TASK. All of the lines below should be printed again exactly as they are.

DATA UNDER STUDY.
+-------+

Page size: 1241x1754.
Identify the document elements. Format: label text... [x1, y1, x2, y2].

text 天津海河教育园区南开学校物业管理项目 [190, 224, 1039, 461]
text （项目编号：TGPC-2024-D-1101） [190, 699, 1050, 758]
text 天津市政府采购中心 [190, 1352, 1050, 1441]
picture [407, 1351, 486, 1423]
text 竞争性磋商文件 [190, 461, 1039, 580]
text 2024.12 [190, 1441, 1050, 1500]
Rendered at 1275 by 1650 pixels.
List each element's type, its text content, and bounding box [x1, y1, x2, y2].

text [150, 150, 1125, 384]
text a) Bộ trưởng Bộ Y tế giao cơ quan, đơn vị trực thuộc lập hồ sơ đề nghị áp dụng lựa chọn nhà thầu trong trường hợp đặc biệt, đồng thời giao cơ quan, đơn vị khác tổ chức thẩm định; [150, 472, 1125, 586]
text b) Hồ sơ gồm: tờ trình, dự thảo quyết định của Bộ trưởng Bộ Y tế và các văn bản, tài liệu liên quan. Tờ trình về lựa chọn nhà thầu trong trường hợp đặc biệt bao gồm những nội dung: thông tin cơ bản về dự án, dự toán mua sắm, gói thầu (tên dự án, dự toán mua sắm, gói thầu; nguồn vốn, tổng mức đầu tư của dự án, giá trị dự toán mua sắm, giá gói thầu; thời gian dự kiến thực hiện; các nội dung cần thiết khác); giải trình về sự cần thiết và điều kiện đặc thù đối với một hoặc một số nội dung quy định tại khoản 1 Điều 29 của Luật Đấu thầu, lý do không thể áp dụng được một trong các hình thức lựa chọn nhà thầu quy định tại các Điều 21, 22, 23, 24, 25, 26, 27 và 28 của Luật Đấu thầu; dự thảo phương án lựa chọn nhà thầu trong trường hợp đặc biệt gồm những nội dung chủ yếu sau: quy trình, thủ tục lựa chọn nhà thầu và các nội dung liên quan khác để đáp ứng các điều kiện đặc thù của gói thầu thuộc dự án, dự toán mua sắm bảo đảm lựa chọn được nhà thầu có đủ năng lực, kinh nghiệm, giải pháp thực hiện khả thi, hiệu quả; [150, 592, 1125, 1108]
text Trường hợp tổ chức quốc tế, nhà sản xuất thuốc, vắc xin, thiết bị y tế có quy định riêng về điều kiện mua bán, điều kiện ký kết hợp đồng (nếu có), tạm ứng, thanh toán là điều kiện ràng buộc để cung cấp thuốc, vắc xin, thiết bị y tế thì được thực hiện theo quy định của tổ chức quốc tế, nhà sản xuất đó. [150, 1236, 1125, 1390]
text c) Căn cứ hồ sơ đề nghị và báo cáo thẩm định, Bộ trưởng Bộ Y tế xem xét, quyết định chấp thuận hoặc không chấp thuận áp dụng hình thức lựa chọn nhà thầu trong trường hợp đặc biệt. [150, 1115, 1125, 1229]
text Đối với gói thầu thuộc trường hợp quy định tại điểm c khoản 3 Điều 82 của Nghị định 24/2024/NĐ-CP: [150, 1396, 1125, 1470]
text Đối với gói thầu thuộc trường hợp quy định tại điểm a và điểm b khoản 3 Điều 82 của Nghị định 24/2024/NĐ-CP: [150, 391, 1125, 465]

+-------+

RESPONSE FOR THIS EXERCISE.
Page size: 1241x1754.
Identify the document elements. Format: label text... [x1, y1, x2, y2].

text 天津海河教育园区南开学校物业管理项目 [190, 224, 1039, 461]
text （项目编号：TGPC-2024-D-1101） [190, 699, 1050, 758]
text 天津市政府采购中心 [190, 1352, 1050, 1441]
picture [407, 1351, 486, 1423]
text 竞争性磋商文件 [190, 461, 1039, 580]
text 2024.12 [190, 1441, 1050, 1500]
Rendered at 1275 by 1650 pixels.
List each element's type, its text content, and bounding box [x1, y1, x2, y2].

text [150, 150, 1125, 384]
text a) Bộ trưởng Bộ Y tế giao cơ quan, đơn vị trực thuộc lập hồ sơ đề nghị áp dụng lựa chọn nhà thầu trong trường hợp đặc biệt, đồng thời giao cơ quan, đơn vị khác tổ chức thẩm định; [150, 472, 1125, 586]
text b) Hồ sơ gồm: tờ trình, dự thảo quyết định của Bộ trưởng Bộ Y tế và các văn bản, tài liệu liên quan. Tờ trình về lựa chọn nhà thầu trong trường hợp đặc biệt bao gồm những nội dung: thông tin cơ bản về dự án, dự toán mua sắm, gói thầu (tên dự án, dự toán mua sắm, gói thầu; nguồn vốn, tổng mức đầu tư của dự án, giá trị dự toán mua sắm, giá gói thầu; thời gian dự kiến thực hiện; các nội dung cần thiết khác); giải trình về sự cần thiết và điều kiện đặc thù đối với một hoặc một số nội dung quy định tại khoản 1 Điều 29 của Luật Đấu thầu, lý do không thể áp dụng được một trong các hình thức lựa chọn nhà thầu quy định tại các Điều 21, 22, 23, 24, 25, 26, 27 và 28 của Luật Đấu thầu; dự thảo phương án lựa chọn nhà thầu trong trường hợp đặc biệt gồm những nội dung chủ yếu sau: quy trình, thủ tục lựa chọn nhà thầu và các nội dung liên quan khác để đáp ứng các điều kiện đặc thù của gói thầu thuộc dự án, dự toán mua sắm bảo đảm lựa chọn được nhà thầu có đủ năng lực, kinh nghiệm, giải pháp thực hiện khả thi, hiệu quả; [150, 592, 1125, 1108]
text Trường hợp tổ chức quốc tế, nhà sản xuất thuốc, vắc xin, thiết bị y tế có quy định riêng về điều kiện mua bán, điều kiện ký kết hợp đồng (nếu có), tạm ứng, thanh toán là điều kiện ràng buộc để cung cấp thuốc, vắc xin, thiết bị y tế thì được thực hiện theo quy định của tổ chức quốc tế, nhà sản xuất đó. [150, 1236, 1125, 1390]
text c) Căn cứ hồ sơ đề nghị và báo cáo thẩm định, Bộ trưởng Bộ Y tế xem xét, quyết định chấp thuận hoặc không chấp thuận áp dụng hình thức lựa chọn nhà thầu trong trường hợp đặc biệt. [150, 1115, 1125, 1229]
text Đối với gói thầu thuộc trường hợp quy định tại điểm c khoản 3 Điều 82 của Nghị định 24/2024/NĐ-CP: [150, 1396, 1125, 1470]
text Đối với gói thầu thuộc trường hợp quy định tại điểm a và điểm b khoản 3 Điều 82 của Nghị định 24/2024/NĐ-CP: [150, 391, 1125, 465]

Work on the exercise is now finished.